Neuroinflammation is an intricate process that is associated with both normal and pathological conditions. Microglia-mediated neuroinflammation is known to lead to various neurodegenerative and neurological disorders. A series of 3,4-dihydronaphthalen-1(2H)-one derivatives (1-15) and novel 5,6-dihydrobenzo[h]quinazolin-2-amine derivatives (16–30) were synthesized and characterized by various analytical methods, such as NMR and HRMS. All compounds were evaluated for toxicity, screened for their anti-neuroinflammatory properties, and investigated for the potential molecular mechanism of lipopolysaccharide (LPS) induction in BV2 microglia. Structure activity relationship analysis showed that compound 17 substituted by the 7-fluorine atom on the A-ring and the 3-methoxy on the D-ring had more potential anti-neuroinflammatory activity by inhibiting the secretion of cytokines TNF-α and IL-6. The results of western blotting assay showed that 17 significantly blocked the activation and phosphorylation of IκBα, significantly reduce the expression of NLRP3 inflammatory vesicle-associated proteins, and thus inhibit the activation of NF-κB pathway. Thus, compound 17 was demonstrated to be an excellent potential therapeutic agent for the treatment of neuroinflammation-related diseases.

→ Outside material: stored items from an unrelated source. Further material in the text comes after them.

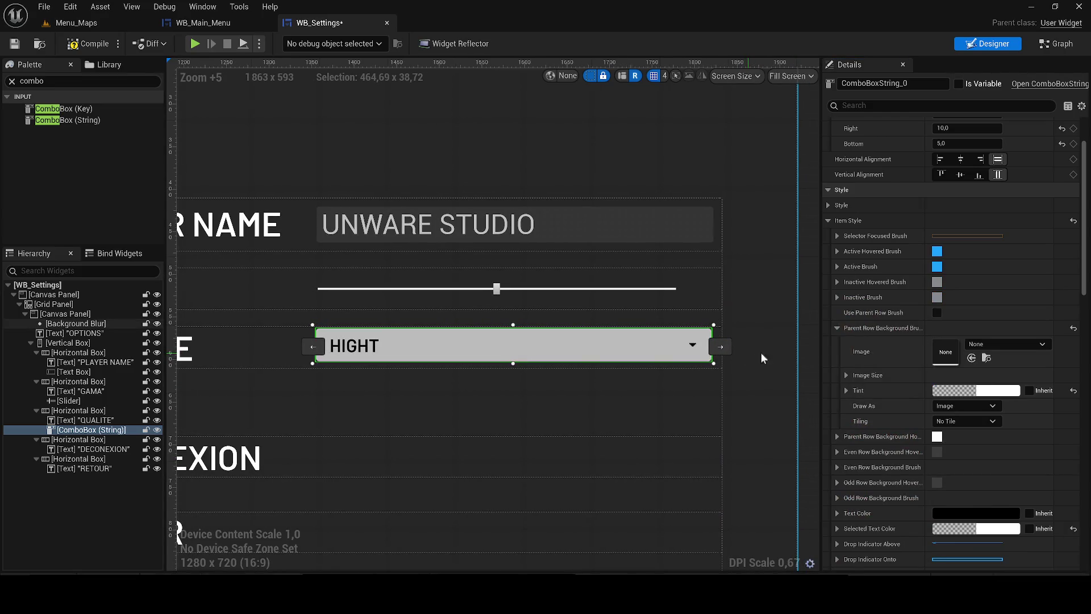
{"action": "key", "text": "ctrl+z"}
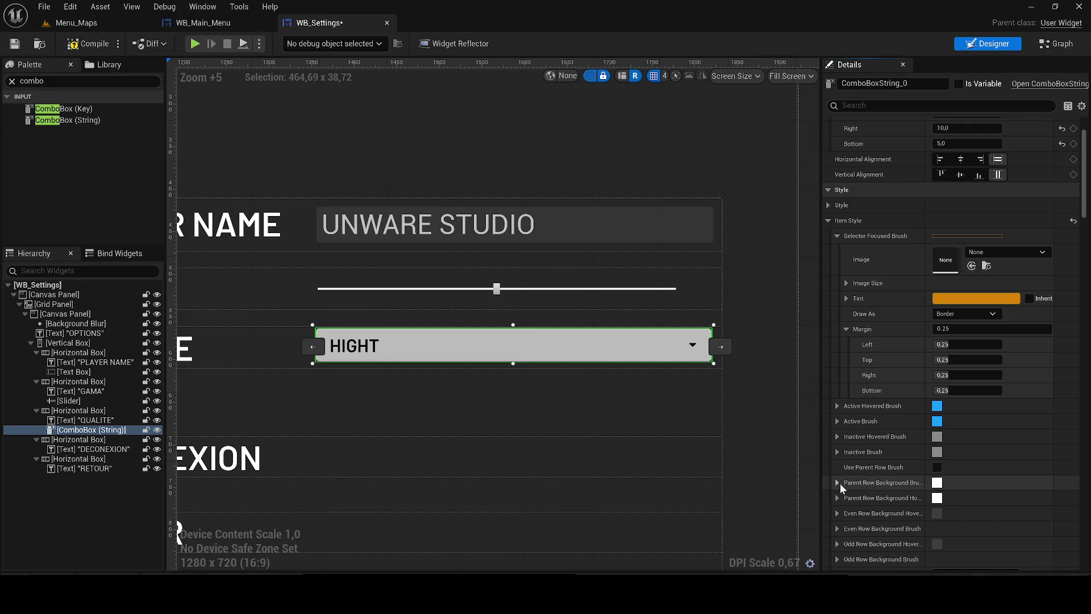
{"action": "left_click", "coordinate": [838, 497]}
{"action": "scroll", "coordinate": [910, 472], "scroll_direction": "down", "scroll_amount": 2}
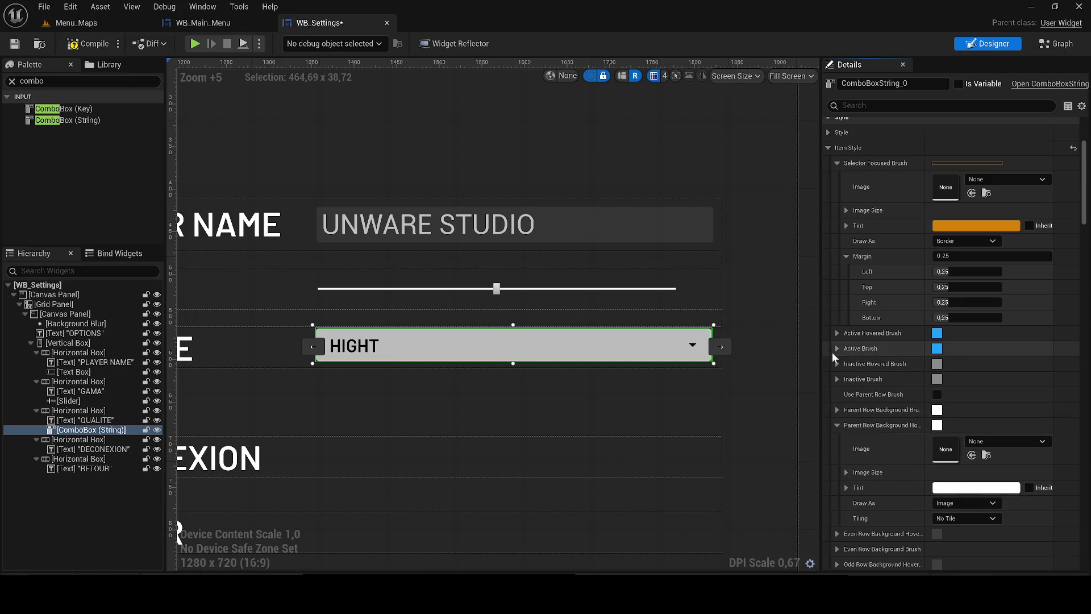
{"action": "left_click_drag", "start_coordinate": [820, 355], "coordinate": [758, 356]}
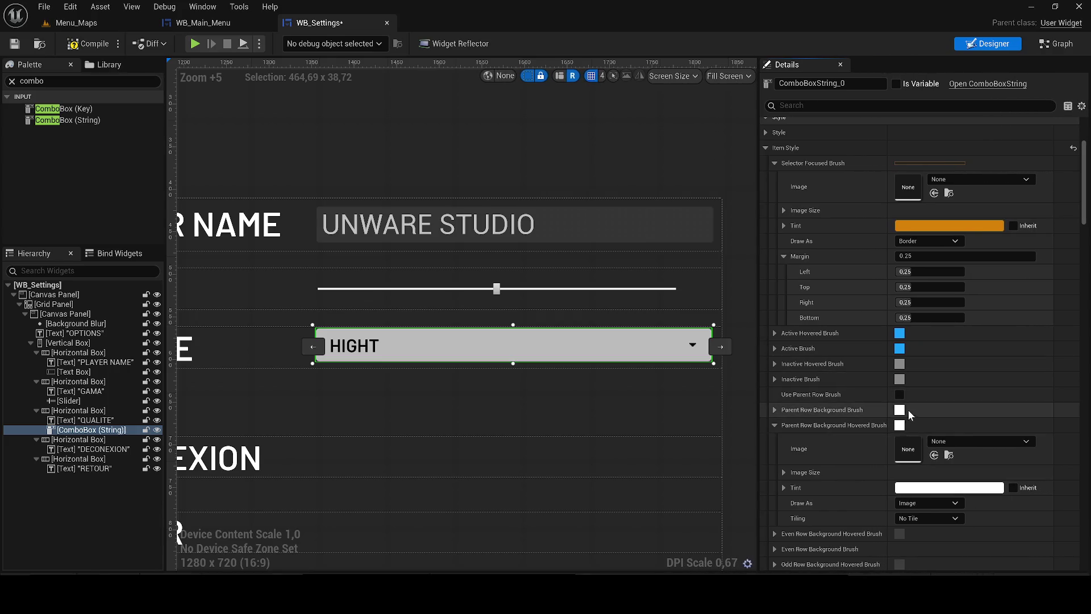
Set the parent row background tint alpha to 0.039, then restore it to opaque 1.0
{"action": "left_click", "coordinate": [785, 410]}
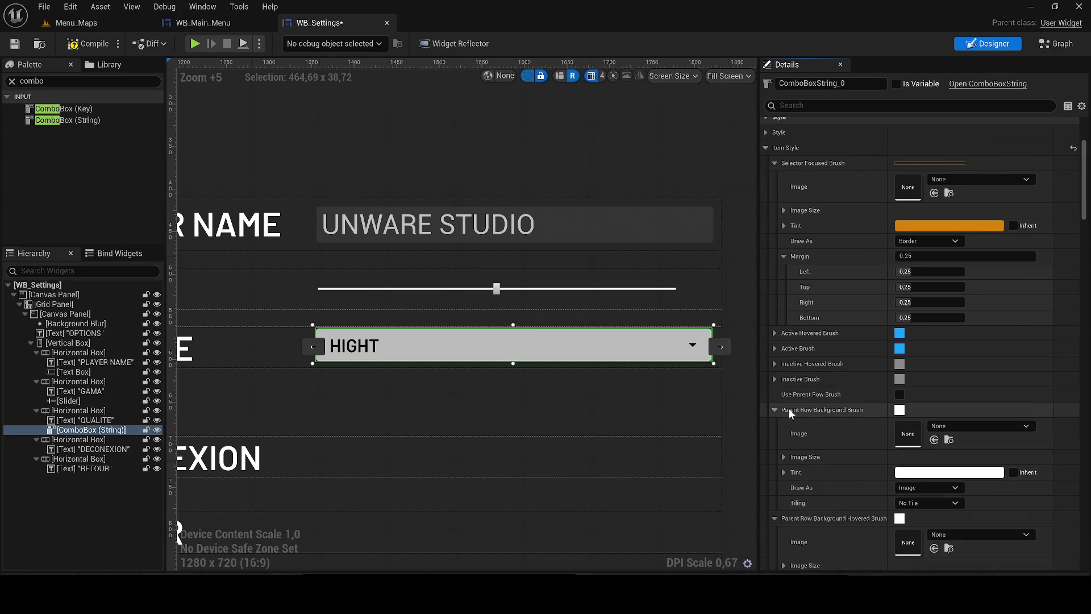
{"action": "left_click", "coordinate": [941, 473]}
{"action": "left_click_drag", "start_coordinate": [697, 469], "coordinate": [688, 470]}
{"action": "left_click", "coordinate": [830, 553]}
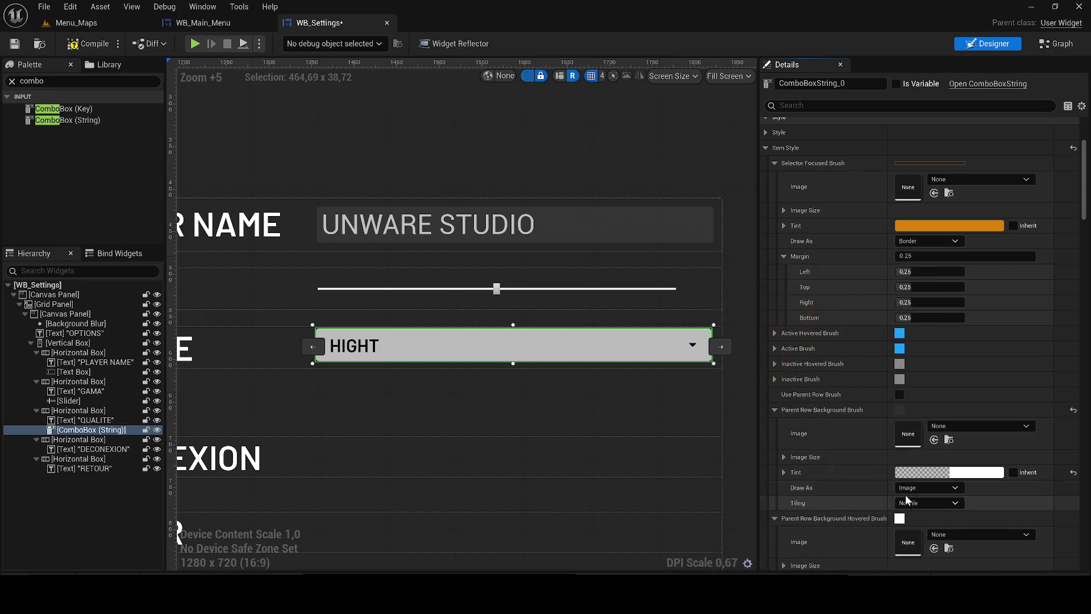
{"action": "left_click", "coordinate": [940, 472]}
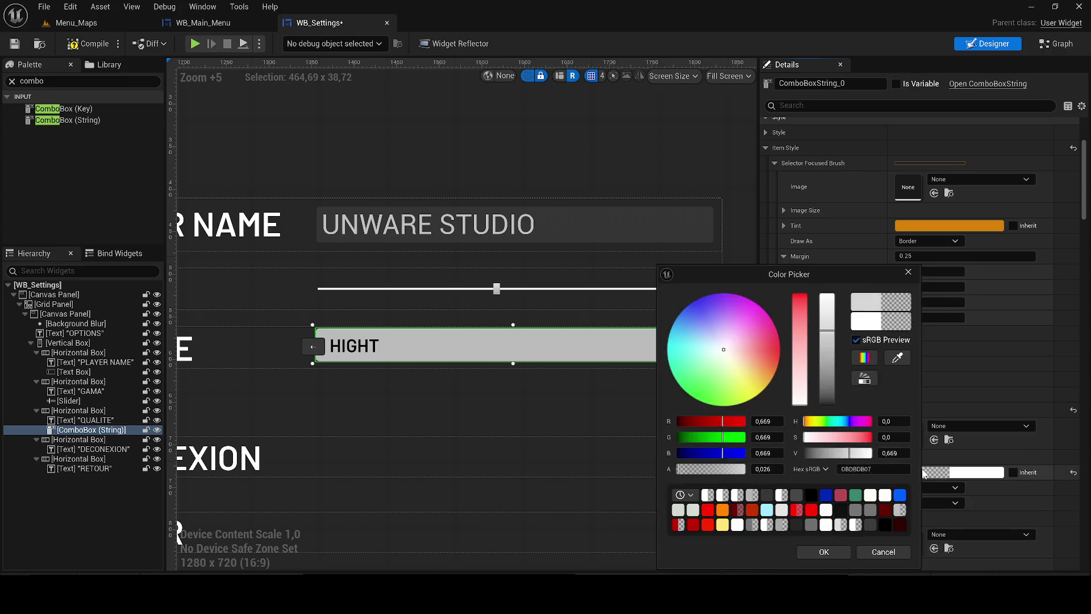
{"action": "left_click_drag", "start_coordinate": [739, 471], "coordinate": [791, 468]}
{"action": "left_click", "coordinate": [828, 550]}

神经炎症是一个与正常和病理状况相关的复杂过程。已知小胶质细胞介导的神经炎症会导致各种神经退行性和神经系统疾病。合成了一系列 3,4-dihydronaphthalen-1(2 H )-one 衍生物 ( 1 - 15 ) 和新型 5,6-dihydrobenzo[h]quinazolin-2-amine 衍生物 ( 16 - 30 )，并通过各种分析方法对其进行了表征。 NMR 和 HRMS 等方法。所有化合物都进行了毒性评估，筛选了它们的抗神经炎症特性，并研究了 BV2 小胶质细胞中脂多糖 (LPS) 诱导的潜在分子机制。构效关系分析表明，化合物17被A环上的7-氟原子和D-环上的3-甲氧基取代，通过抑制细胞因子TNF-α和IL-6的分泌，具有更强的抗神经炎症活性。Western blotting检测结果显示，17显着阻断了IκBα的活化和磷酸化，显着降低了NLRP3炎性囊泡相关蛋白的表达，从而抑制了NF-κB通路的激活。因此，化合物17被证明是一种极好的潜在治疗剂，用于治疗神经炎症相关疾病。